Florida State Prison inmate U24109 — or William, to his mother — has filled up his first years of waiting.
He got his GED and finished an 18-month course that could get him a job fixing computers on the outside, someday. He worked in food service and in what the prison calls "unskilled labor." What William Thornton IV, now 20, has not done is get in trouble, according to prison records.
And he has drawn.
Pencil on paper, his drawings caught the Tampa lawyer who came to the North Florida prison to take his case by surprise. Thornton has drawn the faces of his mother and his grandmother, a picture of a house for sale he got from a newspaper. Sometimes, he draws faces of other inmates' families for them. The new lawyer, the one determined to change his fate, says the drawings are detailed and professional and even gifted.
Thornton is close to his mother, says attorney Steve Romine. This way he has her here, looking back at him on paper.
"I think it probably keeps him close," the lawyer says.
Thornton was a small-town 17-year-old with no criminal record when he made the mistake that changed everything.
In criminal court, "mistake" usually means drinking or drugs, greed or a gun or hurting someone in anger. He did none of that.
What he did in Citrus County one night in 2004 was drive a car without a license, miss a stop sign at a badly lit intersection, hit the brakes and skid into the path of an SUV. It was a terrible accident and a tragedy. Brandon Mushlit and his girlfriend Sara Jo Williams were thrown from the SUV and killed.
Neither was wearing a seat belt. Mushlit had been drinking. Those details are not intended to blame the victims, but they are circumstances of this case.
By now maybe you've heard the story of Thornton's defense, or lack thereof.

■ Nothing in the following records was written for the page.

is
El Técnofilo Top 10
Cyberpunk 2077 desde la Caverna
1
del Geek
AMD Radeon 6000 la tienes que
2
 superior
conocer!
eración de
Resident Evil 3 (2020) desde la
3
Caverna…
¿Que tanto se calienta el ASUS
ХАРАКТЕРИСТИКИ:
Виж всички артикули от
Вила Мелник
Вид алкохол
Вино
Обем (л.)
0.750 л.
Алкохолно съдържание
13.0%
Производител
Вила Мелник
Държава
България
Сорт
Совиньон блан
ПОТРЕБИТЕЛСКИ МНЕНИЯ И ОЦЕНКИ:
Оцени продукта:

When his public defender advised him to plead no contest to vehicular homicide, he did, ready to take his punishment. Romine would later say the PD did this without investigating a defense, interviewing witnesses or verifying evidence. Romine says the teenager was misled.
State authorities recommended juvenile sanctions. But the PD apparently did not take into account Judge Ric Howard's reputation for being especially hard on young defendants standing before him.

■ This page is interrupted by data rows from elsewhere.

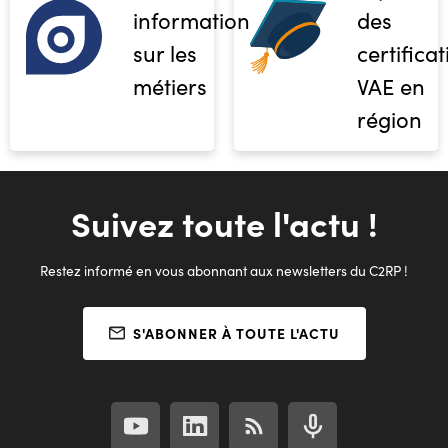
informations
des
sur les
certifica
métiers
VAE en
région
Suivez toute l'actu !
Restez informé en vous abonnant aux newsletters du C2RP !
S'ABONNER À TOUTE L'ACTU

And so the hammer fell on Thornton: 30 years in prison, a punishment that does not fit the crime.
The judge would not let him withdraw his plea (no "do-over," he said), and an appeals court called the sentence legal. Some wondered if Thornton was treated differently because he is black. The judge denied that and refused to take himself off the case. He is up for re-election, another detail to consider.
Romine, of the powerhouse firm of Barry Cohen and cases including Jennifer Porter and the Aisenbergs, is working free on this one. In his eyes, and the eyes of many others, it's that unjust.
His new client is quiet, he says. He listens. He looks like an ordinary college kid, but for the prison blues. "He's very thankful he has not been forgotten," Romine says.
And so a kid who made a terrible mistake sits in prison, waiting to see what his life will be.
"He hasn't lost the ability to smile," Romine says. "He still has hope."